6.    Termination of Status as a Member of the Board of Directors and Options. Vested Options shall terminate, to the extent not previously exercised, upon the occurrence of the first of the following events:

 

(a)  

Expiration. Ten (10) years from the Date of Grant.

 

(b)  

Termination for Cause. The date of the first discovery by the Company of any reason for the termination of an Optionee’s status as a member of the Board of Directors of the Company or any related company for cause (as determined in the sole discretion of the 2008 Plan administrator), and, if an Optionee’s status as a member of the Board of Directors is suspended pending any investigation by the Company as to whether the Optionee’s status as a member of the Board of Directors should be terminated for cause, the Optionee’s rights under this Agreement and the 2008 Plan shall likewise be suspended during the period of any such investigation.

 

(c)  

Termination Due to Death or Disability.
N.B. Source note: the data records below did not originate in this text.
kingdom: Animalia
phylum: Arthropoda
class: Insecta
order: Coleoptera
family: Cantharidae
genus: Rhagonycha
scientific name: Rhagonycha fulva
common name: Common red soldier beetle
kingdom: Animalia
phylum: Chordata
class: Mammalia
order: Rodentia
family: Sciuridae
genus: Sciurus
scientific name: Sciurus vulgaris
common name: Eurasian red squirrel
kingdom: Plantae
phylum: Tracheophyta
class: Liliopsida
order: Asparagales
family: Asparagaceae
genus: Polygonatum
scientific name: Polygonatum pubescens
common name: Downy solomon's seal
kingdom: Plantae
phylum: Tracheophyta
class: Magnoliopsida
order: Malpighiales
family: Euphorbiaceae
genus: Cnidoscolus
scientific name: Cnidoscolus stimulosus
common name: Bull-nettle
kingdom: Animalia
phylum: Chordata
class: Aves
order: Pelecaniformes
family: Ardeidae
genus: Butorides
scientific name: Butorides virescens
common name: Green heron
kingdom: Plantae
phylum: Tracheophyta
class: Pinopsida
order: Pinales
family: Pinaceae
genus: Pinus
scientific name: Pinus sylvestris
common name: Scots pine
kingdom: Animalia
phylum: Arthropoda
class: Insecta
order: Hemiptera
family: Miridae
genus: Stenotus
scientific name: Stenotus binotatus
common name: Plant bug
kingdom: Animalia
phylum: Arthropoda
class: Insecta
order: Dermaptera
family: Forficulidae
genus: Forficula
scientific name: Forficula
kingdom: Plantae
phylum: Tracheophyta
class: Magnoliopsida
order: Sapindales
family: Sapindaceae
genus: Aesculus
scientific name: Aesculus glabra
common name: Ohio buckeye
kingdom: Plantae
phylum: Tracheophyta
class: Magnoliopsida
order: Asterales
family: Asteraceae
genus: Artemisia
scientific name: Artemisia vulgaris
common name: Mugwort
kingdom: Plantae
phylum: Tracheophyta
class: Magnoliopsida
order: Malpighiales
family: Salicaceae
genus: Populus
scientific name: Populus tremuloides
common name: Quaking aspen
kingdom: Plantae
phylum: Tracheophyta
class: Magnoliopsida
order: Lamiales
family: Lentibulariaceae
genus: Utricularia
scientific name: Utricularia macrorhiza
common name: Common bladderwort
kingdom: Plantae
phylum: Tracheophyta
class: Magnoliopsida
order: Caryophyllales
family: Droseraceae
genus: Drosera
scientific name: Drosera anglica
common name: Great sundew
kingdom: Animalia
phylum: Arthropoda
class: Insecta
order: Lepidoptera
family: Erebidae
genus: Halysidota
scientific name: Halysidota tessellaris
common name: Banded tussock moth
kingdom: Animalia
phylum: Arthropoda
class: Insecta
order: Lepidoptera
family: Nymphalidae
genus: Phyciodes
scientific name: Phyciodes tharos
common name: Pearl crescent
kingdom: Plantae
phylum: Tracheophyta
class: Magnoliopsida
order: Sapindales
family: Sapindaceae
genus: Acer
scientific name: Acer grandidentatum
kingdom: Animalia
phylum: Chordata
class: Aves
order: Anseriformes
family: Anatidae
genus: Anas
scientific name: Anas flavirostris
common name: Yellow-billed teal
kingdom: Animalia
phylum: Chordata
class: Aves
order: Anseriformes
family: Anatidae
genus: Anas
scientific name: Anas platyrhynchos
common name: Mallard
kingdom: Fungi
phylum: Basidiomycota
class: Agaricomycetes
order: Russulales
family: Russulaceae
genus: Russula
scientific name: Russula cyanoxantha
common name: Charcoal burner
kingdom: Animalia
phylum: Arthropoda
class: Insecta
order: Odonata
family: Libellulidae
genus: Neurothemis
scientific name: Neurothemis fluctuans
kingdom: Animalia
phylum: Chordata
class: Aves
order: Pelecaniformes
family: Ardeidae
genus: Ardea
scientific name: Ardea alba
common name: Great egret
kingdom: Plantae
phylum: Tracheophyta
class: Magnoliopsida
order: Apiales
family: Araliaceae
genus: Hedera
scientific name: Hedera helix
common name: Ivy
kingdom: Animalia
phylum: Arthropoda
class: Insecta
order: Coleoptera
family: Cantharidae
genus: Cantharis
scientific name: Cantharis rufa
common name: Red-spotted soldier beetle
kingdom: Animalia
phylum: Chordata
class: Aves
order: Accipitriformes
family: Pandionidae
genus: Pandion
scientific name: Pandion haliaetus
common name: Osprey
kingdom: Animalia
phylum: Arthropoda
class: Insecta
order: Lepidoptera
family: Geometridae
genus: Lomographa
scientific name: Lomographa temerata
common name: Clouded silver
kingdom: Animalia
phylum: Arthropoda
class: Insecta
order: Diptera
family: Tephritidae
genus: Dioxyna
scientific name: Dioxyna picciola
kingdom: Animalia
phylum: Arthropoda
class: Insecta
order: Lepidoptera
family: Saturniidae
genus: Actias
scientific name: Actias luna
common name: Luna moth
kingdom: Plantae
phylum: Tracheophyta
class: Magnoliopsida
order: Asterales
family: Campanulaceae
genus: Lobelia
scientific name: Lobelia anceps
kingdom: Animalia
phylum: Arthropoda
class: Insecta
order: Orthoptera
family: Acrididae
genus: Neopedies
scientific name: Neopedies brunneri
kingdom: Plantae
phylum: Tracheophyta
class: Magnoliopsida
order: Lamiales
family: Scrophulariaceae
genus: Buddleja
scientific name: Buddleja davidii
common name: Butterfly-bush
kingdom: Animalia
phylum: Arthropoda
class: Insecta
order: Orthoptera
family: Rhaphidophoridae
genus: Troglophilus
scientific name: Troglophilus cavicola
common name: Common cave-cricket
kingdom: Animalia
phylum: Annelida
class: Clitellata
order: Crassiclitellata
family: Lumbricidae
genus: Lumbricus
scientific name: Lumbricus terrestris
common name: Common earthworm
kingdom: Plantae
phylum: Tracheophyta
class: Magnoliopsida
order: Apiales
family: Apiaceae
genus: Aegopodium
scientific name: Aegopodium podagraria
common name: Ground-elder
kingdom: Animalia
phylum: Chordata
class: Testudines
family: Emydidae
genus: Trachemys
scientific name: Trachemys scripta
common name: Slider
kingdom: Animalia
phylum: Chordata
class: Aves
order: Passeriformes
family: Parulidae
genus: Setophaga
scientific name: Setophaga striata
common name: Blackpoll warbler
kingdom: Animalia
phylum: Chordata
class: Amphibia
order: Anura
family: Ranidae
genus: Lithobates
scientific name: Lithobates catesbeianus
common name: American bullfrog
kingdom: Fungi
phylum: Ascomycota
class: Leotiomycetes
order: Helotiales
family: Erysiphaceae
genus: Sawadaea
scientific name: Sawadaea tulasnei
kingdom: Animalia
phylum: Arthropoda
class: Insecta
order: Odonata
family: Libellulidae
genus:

The expiration of one (1) year from the date of the death of the Optionee or cessation of an Optionee’s status as a member of the Board of Directors by reason of Disability (within the meaning of Section 22(e) of the Code). If an Optionee’s status as a member of the Board of Directors is terminated by death, any Option held by the Optionee shall be exercisable only by the person or persons to whom such Optionee’s rights under such Option shall pass by the Optionee’s will or by the laws of descent and distribution.

 

 

2


 

 

(d)  

Termination for Any Other Reason. The expiration of three (3) months from the date of an Optionee’s termination of status as a member of the Board of Directors of the Company or any affiliated company or subsidiary of the Company (a “Related Corporation”) for any reason whatsoever other than termination of service for cause, death or Disability.

 

Each unvested Option granted pursuant hereto shall terminate immediately upon termination of the Optionee’s status as a member of the Board of Directors of the Company for any reason whatsoever, including Disability unless vesting is accelerated in accordance with Section 11(e) of the 2008 Plan.

 

7.    Stock. In the case of any stock split, stock dividend or like change in the nature of shares of Stock covered by this Agreement, the number of shares and exercise price shall be proportionately adjusted as set forth in Section 5(b) of the 2008 Plan.